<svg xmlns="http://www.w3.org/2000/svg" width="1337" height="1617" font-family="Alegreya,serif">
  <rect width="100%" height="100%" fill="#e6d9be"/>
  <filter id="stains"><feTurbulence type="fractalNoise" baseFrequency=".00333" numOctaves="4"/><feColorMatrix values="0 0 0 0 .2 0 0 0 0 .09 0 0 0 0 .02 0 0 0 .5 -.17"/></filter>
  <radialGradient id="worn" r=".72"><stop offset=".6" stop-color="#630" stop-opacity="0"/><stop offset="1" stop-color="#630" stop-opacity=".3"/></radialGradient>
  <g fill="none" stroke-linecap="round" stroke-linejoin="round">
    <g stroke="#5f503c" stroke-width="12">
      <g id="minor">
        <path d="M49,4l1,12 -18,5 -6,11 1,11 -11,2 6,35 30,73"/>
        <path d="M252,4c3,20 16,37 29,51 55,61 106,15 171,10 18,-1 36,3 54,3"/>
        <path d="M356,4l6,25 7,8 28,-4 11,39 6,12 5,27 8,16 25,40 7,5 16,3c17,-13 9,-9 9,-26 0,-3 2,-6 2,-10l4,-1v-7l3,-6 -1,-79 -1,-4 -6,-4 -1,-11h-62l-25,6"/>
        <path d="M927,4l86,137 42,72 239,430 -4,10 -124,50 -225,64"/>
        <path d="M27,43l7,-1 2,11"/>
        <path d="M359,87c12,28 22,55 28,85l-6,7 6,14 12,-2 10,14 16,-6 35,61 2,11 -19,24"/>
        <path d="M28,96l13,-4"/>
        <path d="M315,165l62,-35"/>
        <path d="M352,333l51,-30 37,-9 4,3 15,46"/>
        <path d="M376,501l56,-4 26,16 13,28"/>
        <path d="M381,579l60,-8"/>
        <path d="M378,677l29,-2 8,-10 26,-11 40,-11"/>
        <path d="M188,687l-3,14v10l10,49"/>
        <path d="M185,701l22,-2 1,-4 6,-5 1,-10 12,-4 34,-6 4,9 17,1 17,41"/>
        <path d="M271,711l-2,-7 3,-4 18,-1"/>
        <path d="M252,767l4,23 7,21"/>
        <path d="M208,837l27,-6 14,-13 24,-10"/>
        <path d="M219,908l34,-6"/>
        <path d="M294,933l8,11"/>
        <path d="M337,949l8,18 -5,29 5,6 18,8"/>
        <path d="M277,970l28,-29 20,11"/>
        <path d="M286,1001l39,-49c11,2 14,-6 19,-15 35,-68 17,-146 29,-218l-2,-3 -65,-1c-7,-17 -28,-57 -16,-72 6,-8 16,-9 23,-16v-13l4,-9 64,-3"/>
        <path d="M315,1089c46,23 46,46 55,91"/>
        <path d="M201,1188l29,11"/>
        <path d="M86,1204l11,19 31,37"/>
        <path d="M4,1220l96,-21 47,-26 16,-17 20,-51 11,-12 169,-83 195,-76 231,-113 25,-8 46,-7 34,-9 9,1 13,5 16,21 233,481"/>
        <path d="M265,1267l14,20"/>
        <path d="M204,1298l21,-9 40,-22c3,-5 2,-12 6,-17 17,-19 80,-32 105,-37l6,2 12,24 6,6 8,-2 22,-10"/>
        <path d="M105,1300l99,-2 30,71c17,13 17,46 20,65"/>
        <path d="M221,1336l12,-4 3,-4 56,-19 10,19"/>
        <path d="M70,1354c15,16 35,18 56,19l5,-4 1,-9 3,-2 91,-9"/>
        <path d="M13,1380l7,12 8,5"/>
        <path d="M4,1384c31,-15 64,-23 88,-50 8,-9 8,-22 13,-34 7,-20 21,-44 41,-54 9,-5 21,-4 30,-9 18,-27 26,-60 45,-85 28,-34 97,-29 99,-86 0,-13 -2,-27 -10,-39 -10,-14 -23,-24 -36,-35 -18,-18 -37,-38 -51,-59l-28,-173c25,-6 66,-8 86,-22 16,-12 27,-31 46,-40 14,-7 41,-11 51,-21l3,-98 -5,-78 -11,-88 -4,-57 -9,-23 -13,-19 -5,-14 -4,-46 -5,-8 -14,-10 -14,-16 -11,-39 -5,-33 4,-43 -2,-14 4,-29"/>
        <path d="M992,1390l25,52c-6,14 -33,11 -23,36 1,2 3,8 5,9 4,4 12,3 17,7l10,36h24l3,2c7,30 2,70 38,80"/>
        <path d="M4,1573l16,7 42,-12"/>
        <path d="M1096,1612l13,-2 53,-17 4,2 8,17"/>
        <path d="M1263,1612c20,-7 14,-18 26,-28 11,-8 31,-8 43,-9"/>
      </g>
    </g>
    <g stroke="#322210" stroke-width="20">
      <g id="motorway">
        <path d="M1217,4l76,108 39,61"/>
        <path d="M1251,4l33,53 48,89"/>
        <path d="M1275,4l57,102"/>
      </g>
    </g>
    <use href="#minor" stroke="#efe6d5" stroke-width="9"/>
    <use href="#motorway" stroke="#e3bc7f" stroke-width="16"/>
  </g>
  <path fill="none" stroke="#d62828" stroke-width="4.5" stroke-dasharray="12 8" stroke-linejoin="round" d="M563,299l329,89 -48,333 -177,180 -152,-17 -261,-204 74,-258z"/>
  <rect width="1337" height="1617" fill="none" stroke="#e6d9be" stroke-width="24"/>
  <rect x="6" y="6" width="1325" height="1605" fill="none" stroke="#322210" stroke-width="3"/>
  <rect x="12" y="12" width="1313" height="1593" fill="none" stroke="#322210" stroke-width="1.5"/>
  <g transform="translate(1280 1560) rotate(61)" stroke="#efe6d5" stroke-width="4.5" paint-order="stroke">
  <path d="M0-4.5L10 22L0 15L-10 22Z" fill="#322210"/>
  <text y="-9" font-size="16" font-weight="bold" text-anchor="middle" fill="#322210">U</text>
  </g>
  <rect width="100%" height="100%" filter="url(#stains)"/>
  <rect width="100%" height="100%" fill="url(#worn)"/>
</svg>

▶ _Work to complete_: Please go through the entries and show every line with the word "worn".

▶ _Your solution_:
  <radialGradient id="worn" r=".72"><stop offset=".6" stop-color="#630" stop-opacity="0"/><stop offset="1" stop-color="#630" stop-opacity=".3"/></radialGradient>
  <rect width="100%" height="100%" fill="url(#worn)"/>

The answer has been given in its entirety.